== STUDY TEXT ==
┌──

Well then, I ask you the question how bad is the thermal conductivity of the chip?
Since the chip is physically mostly silicon with a little metal and other bits, and the thermal
conductivity of Si is ~149 W·m−1·K−1, it will probably be around that.
However, the chip is the heat
source and only conducts its own heat outwards, and I
have yet to see how this information helps you overclock.
How many watts are you pulling at 4.8GHz?
Depends on your voltages.
What temperature do you get at the base of the heatsink?
Depends on your voltages.
It should be pretty easy to estimate the power draw of the chip at 5.5GHz if you know the voltages needed relative to 4.8GHz.
No. For one thing, each chip is different, requiring different voltages for different clocks.
Secondly, the correlation between required voltages and reachable clock speeds is
non-linear, thus making predictions very tricky.
EDIT:
To clarify: You might get 1.5x the clock speeds for 1.3x higher voltage, but to get
1.6x clock speed you might need 1.7x higher voltage. And that might just be for
one single chip, on another chip you might get 1.5x/1.4x and 1.6x/1.8x. I know
these numbers are not realistic, but they should get the point across.
/EDIT
Then you can estimate the TJ from the thermal conductivity relative to 4.8GHz and lets say 4.0GHz.
It's an interesting idea, but doing this with any sort of reliability would require you to
properly investigate the above mentioned relationship and several other factors in high
volume sample tests on a large scale with great precision, then doing some serious
academic statistical analysis on that sample.
Basically, you would need to investigate all those ugly, non-linear relationships and
how they behave over the clock, power and voltage spectrum.
EDIT:
And even that would only enable you to predict anything with limited reliability.
However, provided your sample was large enough and you did your statistical
analysis right, you would be able to assess how reliable/unrealiable your
prediction would be.

└──

== DATA SUPPLIED ==
┌──

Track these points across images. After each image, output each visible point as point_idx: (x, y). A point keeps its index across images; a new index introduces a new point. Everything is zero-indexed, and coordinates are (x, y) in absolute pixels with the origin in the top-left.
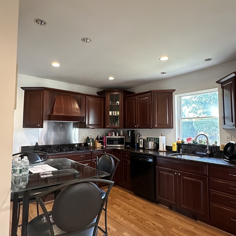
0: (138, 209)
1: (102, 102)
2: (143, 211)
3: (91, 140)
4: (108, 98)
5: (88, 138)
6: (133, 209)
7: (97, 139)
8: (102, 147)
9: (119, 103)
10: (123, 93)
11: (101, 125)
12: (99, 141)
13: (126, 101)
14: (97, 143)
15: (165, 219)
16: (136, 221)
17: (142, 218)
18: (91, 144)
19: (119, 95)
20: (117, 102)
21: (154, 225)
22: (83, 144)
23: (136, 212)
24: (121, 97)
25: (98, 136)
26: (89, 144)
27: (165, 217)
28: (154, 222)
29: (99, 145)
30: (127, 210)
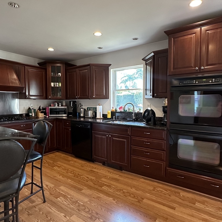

└──

== PROBLEM ==
In the overclocking discussion, what figure is given for the thermal conductivity of silicon?

== TASK SOLUTION ==
About 149 W·m−1·K−1.